Prompt: A word-for-word copy of the records that follow is needed, with every picture omitted.

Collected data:
■ ■ ■ ■ ■

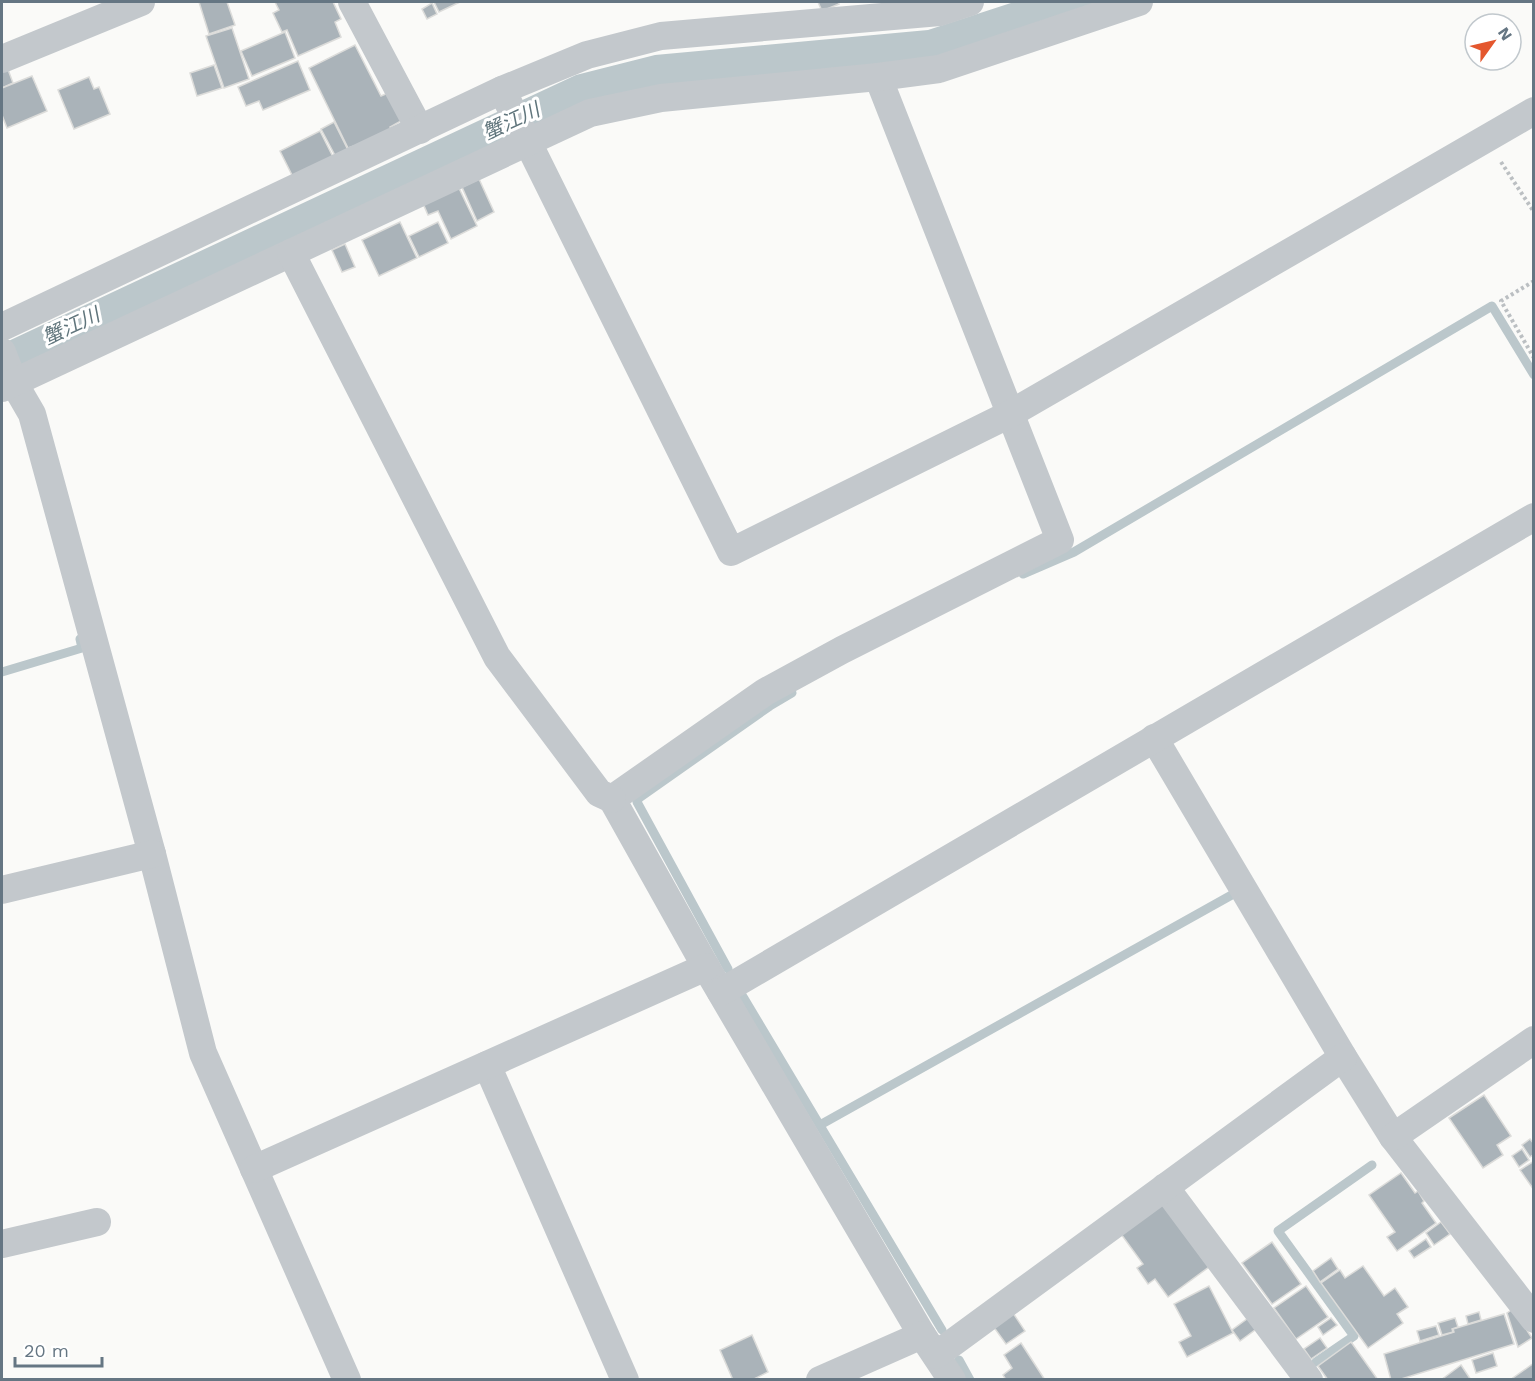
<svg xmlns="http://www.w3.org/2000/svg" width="1535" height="1381" viewBox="0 0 1535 1381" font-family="'Work Sans','Noto Sans JP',sans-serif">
	<rect width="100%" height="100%" fill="#fafaf8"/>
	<!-- water -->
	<path fill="#bbc7cb" d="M1014 2H1110L936 57 660 90 22 369 2 344 576 75 655 55 928 30Z"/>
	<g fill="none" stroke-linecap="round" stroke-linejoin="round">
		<!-- stream -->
		<g stroke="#bbc7cb" stroke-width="9">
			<path d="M1023 574 1074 552 1492 306 1534 375"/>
			<path d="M2 672 82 648 80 639"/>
			<path d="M728 969 637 802 639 798 770 706 792 693"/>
			<path d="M742 995 942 1330"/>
			<path d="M820 1125 1237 892"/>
			<path d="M959 1360 970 1380"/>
			<path d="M1316 1362 1354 1336 1278 1231 1372 1165"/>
		</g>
	</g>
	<!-- building -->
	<g fill="#aab3b9" stroke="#dcdcda" stroke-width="1.5">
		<path d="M199 2H227L235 25 209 34Z"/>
		<path d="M275 2H333L341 19 335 22 341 37 298 56 287 30 282 32 273 13 279 10Z"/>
		<path d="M434 2H460L439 12Z"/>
		<path d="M818 2H838L839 4 822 11Z"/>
		<path d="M432 3 437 14 427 19 422 9Z"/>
		<path d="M232 28 249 79 224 88 206 36Z"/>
		<path d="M285 32 295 58 252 76 241 51Z"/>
		<path d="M355 45 381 96 388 93 401 121 390 127 393 133 348 148 309 68Z"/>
		<path d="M298 61 310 90 263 110 259 101 246 106 238 87Z"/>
		<path d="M6 64 13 83 2 88V66Z"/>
		<path d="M214 65 222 88 197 96 190 73Z"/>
		<path d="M32 76 47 111 7 128 2 115V88Z"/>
		<path d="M89 77 94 89 99 87 110 114 74 129 58 90Z"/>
		<path d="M334 122 350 154 338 161 321 129Z"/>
		<path d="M320 131 334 159 294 179 280 151Z"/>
		<path d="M479 179 494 212 477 221 462 187Z"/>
		<path d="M457 184 477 226 451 239 438 211 428 215 422 201Z"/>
		<path d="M400 222 417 258 379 276 362 240Z"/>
		<path d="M438 222 448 243 419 257 409 236Z"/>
		<path d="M345 244 355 267 342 272 332 250Z"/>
		<path d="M1484 1095 1511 1136 1497 1145 1503 1155 1483 1168 1449 1118Z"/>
		<path d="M1530 1139 1534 1144V1154L1530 1157 1522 1145Z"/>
		<path d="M1522 1149 1529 1160 1519 1167 1512 1156Z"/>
		<path d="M1534 1161V1190L1520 1170Z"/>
		<path d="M1401 1173 1415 1193 1418 1191 1424 1201 1422 1203 1436 1223 1397 1251 1387 1237 1395 1232 1369 1195Z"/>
		<path d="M1162 1203 1209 1267 1168 1297 1155 1279 1148 1284 1137 1268 1143 1264 1121 1234Z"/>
		<path d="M1441 1222 1450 1234 1434 1245 1426 1233Z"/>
		<path d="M1426 1239 1431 1247 1414 1258 1409 1251Z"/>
		<path d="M1272 1242 1301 1284 1272 1304 1242 1263Z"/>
		<path d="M1331 1258 1338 1269 1320 1282 1313 1271Z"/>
		<path d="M1363 1266 1384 1296 1395 1288 1408 1307 1397 1314 1403 1323 1368 1348 1321 1283 1340 1270 1345 1278Z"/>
		<path d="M1209 1286 1233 1333 1187 1357 1179 1342 1191 1336 1174 1304Z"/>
		<path d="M1306 1286 1328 1317 1296 1339 1274 1308Z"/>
		<path d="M1513 1309 1532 1338 1518 1347 1507 1313Z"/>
		<path d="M1479 1312 1481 1320 1468 1324 1466 1316Z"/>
		<path d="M1013 1313 1025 1331 1006 1344 993 1326Z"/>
		<path d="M1504 1314 1514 1344 1398 1380H1391L1384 1354 1454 1332 1453 1329Z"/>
		<path d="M1251 1316 1259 1327 1240 1341 1232 1330Z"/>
		<path d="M1331 1318 1337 1325 1323 1335 1318 1327Z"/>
		<path d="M1455 1318 1458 1327 1452 1329 1453 1332 1442 1335 1438 1323Z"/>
		<path d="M1436 1326 1439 1335 1420 1341 1417 1331Z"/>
		<path d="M752 1335 768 1372 752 1380H733L720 1350Z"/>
		<path d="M1320 1338 1327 1348 1311 1359 1304 1349Z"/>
		<path d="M1351 1342 1378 1380H1328L1318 1366Z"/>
		<path d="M1021 1343 1045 1380H1006L1003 1375 1012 1368 1004 1355Z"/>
		<path d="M1493 1353 1497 1366 1476 1373 1472 1360Z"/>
		<path d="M1534 1363V1380H1510Z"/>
		<path d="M1461 1365 1471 1380H1441Z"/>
	</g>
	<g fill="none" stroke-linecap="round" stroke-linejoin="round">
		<!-- path -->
		<g stroke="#bbbfc2" stroke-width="4" stroke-dasharray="3 3" stroke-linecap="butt">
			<path d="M1501 162 1534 212"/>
			<path d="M1534 281 1501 301 1534 358"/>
		</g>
		<!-- minor -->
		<g stroke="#c3c8cc" stroke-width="28">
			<path d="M352 2 420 130"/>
			<path d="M2 59 141 2"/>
			<path d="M878 77 1060 540 842 650 765 692 612 799 706 967 922 1335 952 1380"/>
			<path d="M502 90 731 552 1010 414 1534 111"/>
			<path d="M2 327 502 90 587 55 661 36 940 12 970 2"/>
			<path d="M2 352 14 383 32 414 152 854 203 1053 347 1380"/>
			<path d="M2 388 291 253"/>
			<path d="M1154 738 1343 1057 1393 1137 1534 1319"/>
			<path d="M612 799 599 793 497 657 291 253 590 113 661 98 878 77 939 69 1139 2"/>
			<path d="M2 890 152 854"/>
			<path d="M721 992 1534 517"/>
			<path d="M487 1065 625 1380"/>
			<path d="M1393 1137 1534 1040"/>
			<path d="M254 1169 706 967"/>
			<path d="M1165 1187 1309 1380"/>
			<path d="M2 1244 97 1222"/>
			<path d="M936 1355 1343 1057"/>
			<path d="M820 1380 922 1335"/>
		</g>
	</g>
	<g text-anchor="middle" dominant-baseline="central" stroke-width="6" stroke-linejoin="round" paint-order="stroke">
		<!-- water labels -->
		<g font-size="20" font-style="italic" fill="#60757c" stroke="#fff">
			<text transform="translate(511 121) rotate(-25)">蟹江川</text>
			<text transform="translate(71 326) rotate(-25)">蟹江川</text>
		</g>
	</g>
	<!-- border -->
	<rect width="1535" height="1381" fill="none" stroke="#657683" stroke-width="6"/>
	<!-- north arrow -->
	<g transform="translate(1493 42) rotate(56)"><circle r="28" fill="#ffffff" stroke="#c1c8cd" stroke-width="1.5"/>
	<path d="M0-4.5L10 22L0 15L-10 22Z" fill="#e4572e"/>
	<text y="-9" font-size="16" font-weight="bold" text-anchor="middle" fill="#657683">N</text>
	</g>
	<!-- scale -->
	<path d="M15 1357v9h87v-9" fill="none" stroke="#657683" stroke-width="3"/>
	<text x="24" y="1357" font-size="18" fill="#657683" stroke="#ffffff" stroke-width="4.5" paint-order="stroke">20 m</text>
</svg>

■ ■ ■ ■ ■

Exercise output:
<svg xmlns="http://www.w3.org/2000/svg" width="1535" height="1381" viewBox="0 0 1535 1381" font-family="'Work Sans','Noto Sans JP',sans-serif">
	<rect width="100%" height="100%" fill="#fafaf8"/>
	<!-- water -->
	<path fill="#bbc7cb" d="M1014 2H1110L936 57 660 90 22 369 2 344 576 75 655 55 928 30Z"/>
	<g fill="none" stroke-linecap="round" stroke-linejoin="round">
		<!-- stream -->
		<g stroke="#bbc7cb" stroke-width="9">
			<path d="M1023 574 1074 552 1492 306 1534 375"/>
			<path d="M2 672 82 648 80 639"/>
			<path d="M728 969 637 802 639 798 770 706 792 693"/>
			<path d="M742 995 942 1330"/>
			<path d="M820 1125 1237 892"/>
			<path d="M959 1360 970 1380"/>
			<path d="M1316 1362 1354 1336 1278 1231 1372 1165"/>
		</g>
	</g>
	<!-- building -->
	<g fill="#aab3b9" stroke="#dcdcda" stroke-width="1.5">
		<path d="M199 2H227L235 25 209 34Z"/>
		<path d="M275 2H333L341 19 335 22 341 37 298 56 287 30 282 32 273 13 279 10Z"/>
		<path d="M434 2H460L439 12Z"/>
		<path d="M818 2H838L839 4 822 11Z"/>
		<path d="M432 3 437 14 427 19 422 9Z"/>
		<path d="M232 28 249 79 224 88 206 36Z"/>
		<path d="M285 32 295 58 252 76 241 51Z"/>
		<path d="M355 45 381 96 388 93 401 121 390 127 393 133 348 148 309 68Z"/>
		<path d="M298 61 310 90 263 110 259 101 246 106 238 87Z"/>
		<path d="M6 64 13 83 2 88V66Z"/>
		<path d="M214 65 222 88 197 96 190 73Z"/>
		<path d="M32 76 47 111 7 128 2 115V88Z"/>
		<path d="M89 77 94 89 99 87 110 114 74 129 58 90Z"/>
		<path d="M334 122 350 154 338 161 321 129Z"/>
		<path d="M320 131 334 159 294 179 280 151Z"/>
		<path d="M479 179 494 212 477 221 462 187Z"/>
		<path d="M457 184 477 226 451 239 438 211 428 215 422 201Z"/>
		<path d="M400 222 417 258 379 276 362 240Z"/>
		<path d="M438 222 448 243 419 257 409 236Z"/>
		<path d="M345 244 355 267 342 272 332 250Z"/>
		<path d="M1484 1095 1511 1136 1497 1145 1503 1155 1483 1168 1449 1118Z"/>
		<path d="M1530 1139 1534 1144V1154L1530 1157 1522 1145Z"/>
		<path d="M1522 1149 1529 1160 1519 1167 1512 1156Z"/>
		<path d="M1534 1161V1190L1520 1170Z"/>
		<path d="M1401 1173 1415 1193 1418 1191 1424 1201 1422 1203 1436 1223 1397 1251 1387 1237 1395 1232 1369 1195Z"/>
		<path d="M1162 1203 1209 1267 1168 1297 1155 1279 1148 1284 1137 1268 1143 1264 1121 1234Z"/>
		<path d="M1441 1222 1450 1234 1434 1245 1426 1233Z"/>
		<path d="M1426 1239 1431 1247 1414 1258 1409 1251Z"/>
		<path d="M1272 1242 1301 1284 1272 1304 1242 1263Z"/>
		<path d="M1331 1258 1338 1269 1320 1282 1313 1271Z"/>
		<path d="M1363 1266 1384 1296 1395 1288 1408 1307 1397 1314 1403 1323 1368 1348 1321 1283 1340 1270 1345 1278Z"/>
		<path d="M1209 1286 1233 1333 1187 1357 1179 1342 1191 1336 1174 1304Z"/>
		<path d="M1306 1286 1328 1317 1296 1339 1274 1308Z"/>
		<path d="M1513 1309 1532 1338 1518 1347 1507 1313Z"/>
		<path d="M1479 1312 1481 1320 1468 1324 1466 1316Z"/>
		<path d="M1013 1313 1025 1331 1006 1344 993 1326Z"/>
		<path d="M1504 1314 1514 1344 1398 1380H1391L1384 1354 1454 1332 1453 1329Z"/>
		<path d="M1251 1316 1259 1327 1240 1341 1232 1330Z"/>
		<path d="M1331 1318 1337 1325 1323 1335 1318 1327Z"/>
		<path d="M1455 1318 1458 1327 1452 1329 1453 1332 1442 1335 1438 1323Z"/>
		<path d="M1436 1326 1439 1335 1420 1341 1417 1331Z"/>
		<path d="M752 1335 768 1372 752 1380H733L720 1350Z"/>
		<path d="M1320 1338 1327 1348 1311 1359 1304 1349Z"/>
		<path d="M1351 1342 1378 1380H1328L1318 1366Z"/>
		<path d="M1021 1343 1045 1380H1006L1003 1375 1012 1368 1004 1355Z"/>
		<path d="M1493 1353 1497 1366 1476 1373 1472 1360Z"/>
		<path d="M1534 1363V1380H1510Z"/>
		<path d="M1461 1365 1471 1380H1441Z"/>
	</g>
	<g fill="none" stroke-linecap="round" stroke-linejoin="round">
		<!-- path -->
		<g stroke="#bbbfc2" stroke-width="4" stroke-dasharray="3 3" stroke-linecap="butt">
			<path d="M1501 162 1534 212"/>
			<path d="M1534 281 1501 301 1534 358"/>
		</g>
		<!-- minor -->
		<g stroke="#c3c8cc" stroke-width="28">
			<path d="M352 2 420 130"/>
			<path d="M2 59 141 2"/>
			<path d="M878 77 1060 540 842 650 765 692 612 799 706 967 922 1335 952 1380"/>
			<path d="M502 90 731 552 1010 414 1534 111"/>
			<path d="M2 327 502 90 587 55 661 36 940 12 970 2"/>
			<path d="M2 352 14 383 32 414 152 854 203 1053 347 1380"/>
			<path d="M2 388 291 253"/>
			<path d="M1154 738 1343 1057 1393 1137 1534 1319"/>
			<path d="M612 799 599 793 497 657 291 253 590 113 661 98 878 77 939 69 1139 2"/>
			<path d="M2 890 152 854"/>
			<path d="M721 992 1534 517"/>
			<path d="M487 1065 625 1380"/>
			<path d="M1393 1137 1534 1040"/>
			<path d="M254 1169 706 967"/>
			<path d="M1165 1187 1309 1380"/>
			<path d="M2 1244 97 1222"/>
			<path d="M936 1355 1343 1057"/>
			<path d="M820 1380 922 1335"/>
		</g>
	</g>
	<g text-anchor="middle" dominant-baseline="central" stroke-width="6" stroke-linejoin="round" paint-order="stroke">
		<!-- water labels -->
		<g font-size="20" font-style="italic" fill="#60757c" stroke="#fff">
			<text transform="translate(511 121) rotate(-25)">蟹江川</text>
			<text transform="translate(71 326) rotate(-25)">蟹江川</text>
		</g>
	</g>
	<!-- border -->
	<rect width="1535" height="1381" fill="none" stroke="#657683" stroke-width="6"/>
	<!-- north arrow -->
	<g transform="translate(1493 42) rotate(56)"><circle r="28" fill="#ffffff" stroke="#c1c8cd" stroke-width="1.5"/>
	<path d="M0-4.5L10 22L0 15L-10 22Z" fill="#e4572e"/>
	<text y="-9" font-size="16" font-weight="bold" text-anchor="middle" fill="#657683">N</text>
	</g>
	<!-- scale -->
	<path d="M15 1357v9h87v-9" fill="none" stroke="#657683" stroke-width="3"/>
	<text x="24" y="1357" font-size="18" fill="#657683" stroke="#ffffff" stroke-width="4.5" paint-order="stroke">20 m</text>
</svg>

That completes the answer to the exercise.